Positive read-through from other internet companies
The first topic we should discuss: as a reminder for investors who are newer to Twilio, the company primarily drives growth via a “land and expand” business model. Twilio’s software is entirely usage-based: meaning every single time somebody uses the Twilio API to send an internet-powered text or voice call, Twilio gets paid.
Yes, like many other software companies, Twilio has seen the macroeconomy drag its sales cycles. New deals are taking longer to close. But customers who are already installed on the platform are presumably still using their applications in the same way and at the same pace, so Twilio’s “expansion” growth is not at risk.
The chart below shows Twilio’s most recent trend of dollar-based net retention rates; so far, Twilio customers have been trending toward a 20%+ net expansion:
Now let’s turn to reports from some of Twilio’s key customers. Now, Twilio has reached a far more diversified customer base than immediately after its IPO, when Uber (UBER) and Facebook (META) made up a huge chunk of revenue. Even though these companies are a smaller chunk of revenue today, they still provide directional color on how usage trends might play out.
Let’s start with Meta, which reported earnings earlier in February. DAUs rose 4% y/y to 2.00 billion, including a 2-million user sequential increase in users in the US and Canada, which are the highest revenue-generating region.

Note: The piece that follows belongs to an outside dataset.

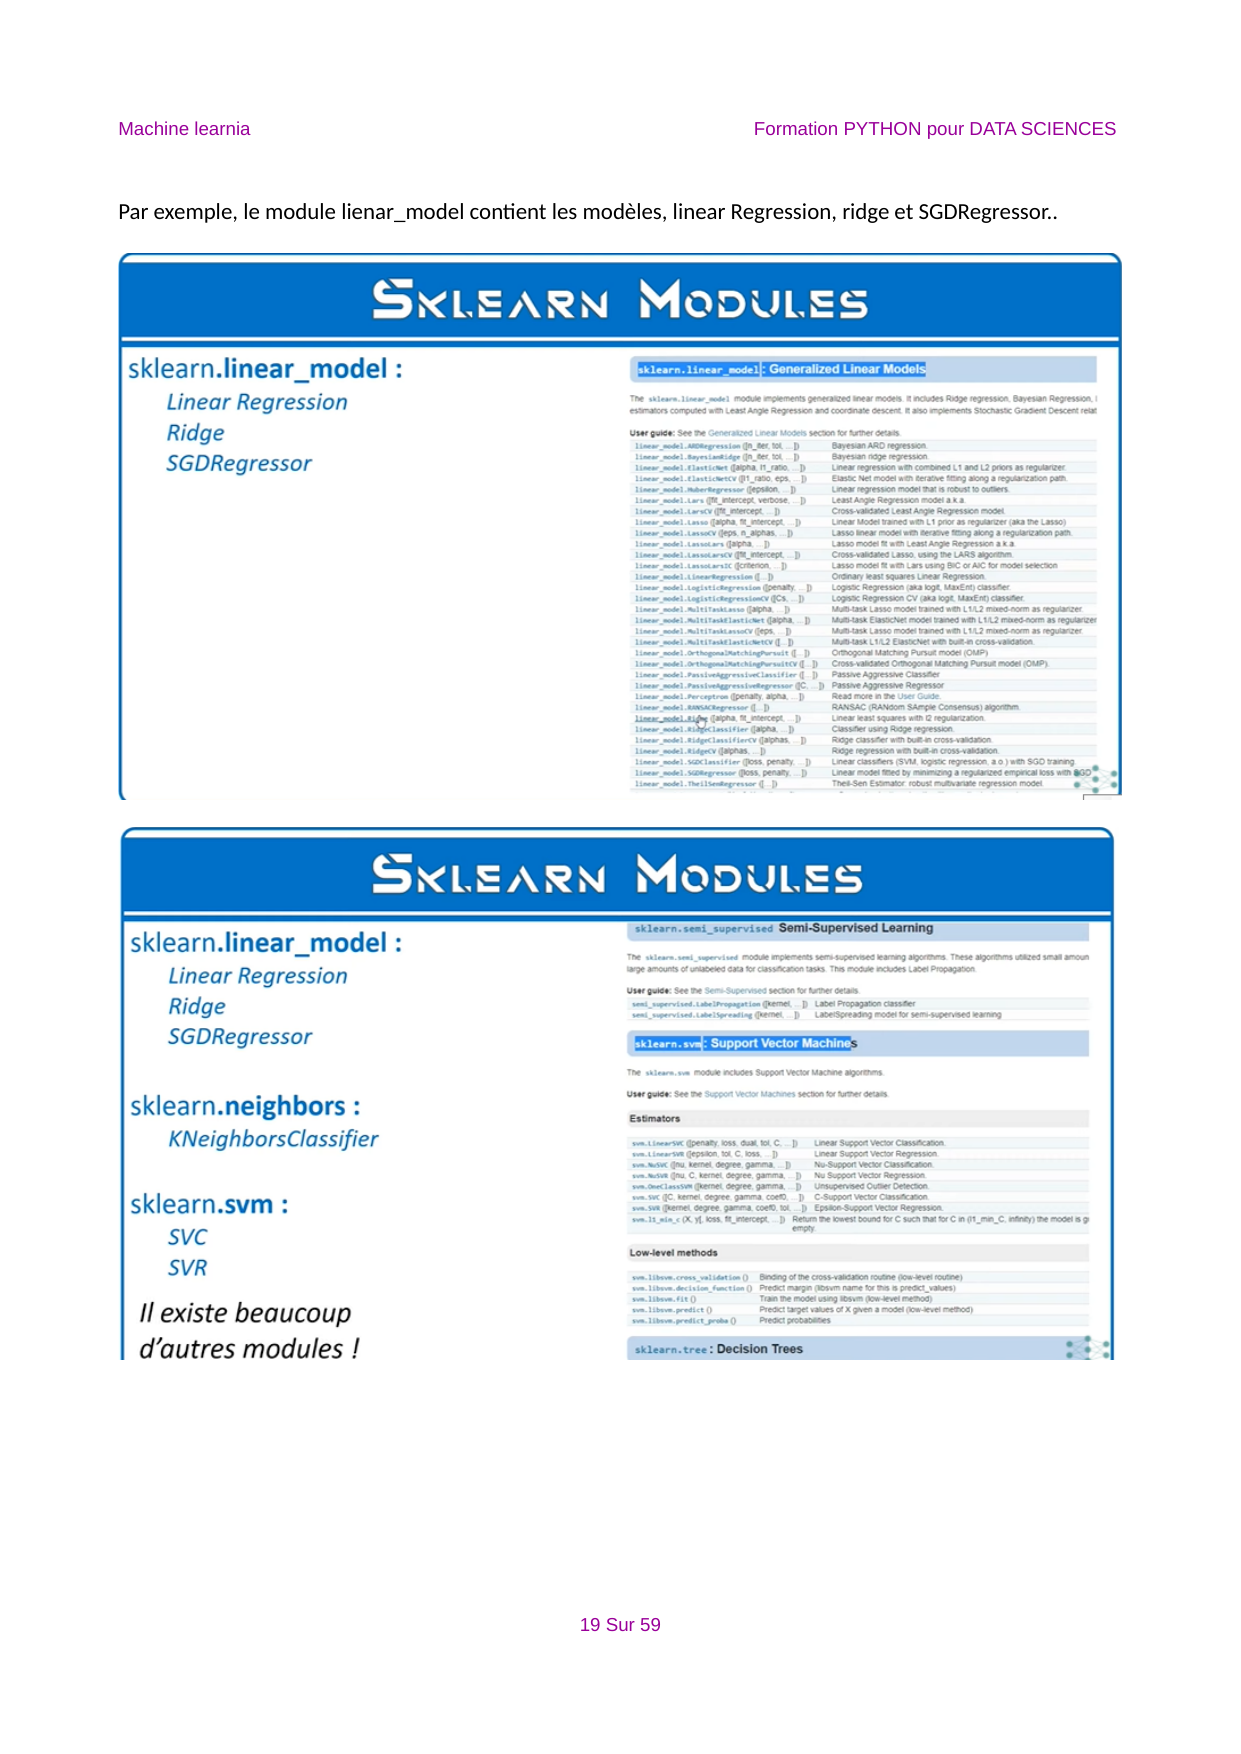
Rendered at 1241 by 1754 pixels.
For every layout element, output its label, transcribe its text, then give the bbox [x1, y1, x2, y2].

picture [118, 253, 1122, 800]
picture [118, 827, 1122, 1360]
text Par exemple, le module lienar_model contient les modèles, linear Regression, ridge et SGDRegressor.. [118, 197, 1122, 225]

Moreover, Facebook’s ratio of DAUs to MAUs reached a record 67.5%, up from 67.1% in Q3 and 66.2% in the year-ago Q4. On top of this, Meta reported that ad impressions served grew 23% y/y in the fourth quarter.
All of this data suggests that activity/usage is up across the core Facebook family of apps, and Twilio – which powers the Messenger function – should benefit from this increase in usage.

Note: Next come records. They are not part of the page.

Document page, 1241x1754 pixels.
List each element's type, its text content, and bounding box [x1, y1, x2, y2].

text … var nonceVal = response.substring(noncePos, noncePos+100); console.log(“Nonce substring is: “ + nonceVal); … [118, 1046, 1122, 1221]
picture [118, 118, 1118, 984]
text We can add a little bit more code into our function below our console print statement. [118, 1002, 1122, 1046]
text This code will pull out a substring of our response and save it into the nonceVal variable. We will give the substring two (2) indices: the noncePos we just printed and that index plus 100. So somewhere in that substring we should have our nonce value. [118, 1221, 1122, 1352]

Uber also has positive read-through. Gross bookings in the mobility/rideshare segment grew 37% y/y (lapping against a difficult post-COVID opening comp last year as well):
Needless to say, the more people are hailing Uber rides, the more opportunities there are for them to contact their Uber drivers through voice or text – which use the Twilio API, and for which Twilio gets paid per instance.
Focus on cost-cutting
Note as well that just two days before its earnings print, Twilio announced that it would be laying off 1,500 workers, representing a huge 17% chunk of its overall workforce.
On top of this, the company is shrinking its real estate portfolio, which will further reduce its opex run rates.

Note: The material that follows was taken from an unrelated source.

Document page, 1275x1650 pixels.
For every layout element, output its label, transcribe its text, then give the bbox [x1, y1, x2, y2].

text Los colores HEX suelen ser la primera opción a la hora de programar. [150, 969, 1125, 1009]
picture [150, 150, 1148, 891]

Already as of Q3, Twilio was nearing a single-digit pro forma operating margin loss. Assuming consistent revenue performance (which will hopefully turn up better than expectations, due to the positive read-through from other internet ecosystem companies), these cost-cuts should help Twilio push above breakeven from a pro forma standpoint.
Twilio is, above all, a company that relies on economies of scale. In particular, it relies on its “land and expand” motion to drive increased usage from its existing install base. If the company can keep up its trend of 120%+ net expansion rates (which activity readings from other internet companies seem to be supporting), on top of a lower expense base, 2023 can really be the year where Twilio’s profitability shines.
Valuation and key takeaways
At current share prices near $62 (factoring in the lift in the stock after Twilio announced its new layoffs), Twilio trades at a market cap of $11.40 billion. After we net off the $4.21 billion of cash and $987 million of debt on the company’s most recent balance sheet, Twilio’s resulting enterprise value is $8.18 billion.
Meanwhile, for the upcoming fiscal year FY23, Wall Street analysts are expecting Twilio to generate $4.43 billion in revenue, up 17% y/y (data from Yahoo Finance). This puts Twilio’s valuation at just 1.8x EV/FY23 revenue.
To me, this valuation (especially when compared to double-digit multiples at Twilio’s peak during the pandemic) signifies plenty of upside opportunity, even after this year’s substantial gains to date. In my opinion, even a whiff of good news during the Q4 earnings release has the potential to send Twilio roaring higher.
Take advantage of current low prices to buy Twilio ahead of a more substantial rebound.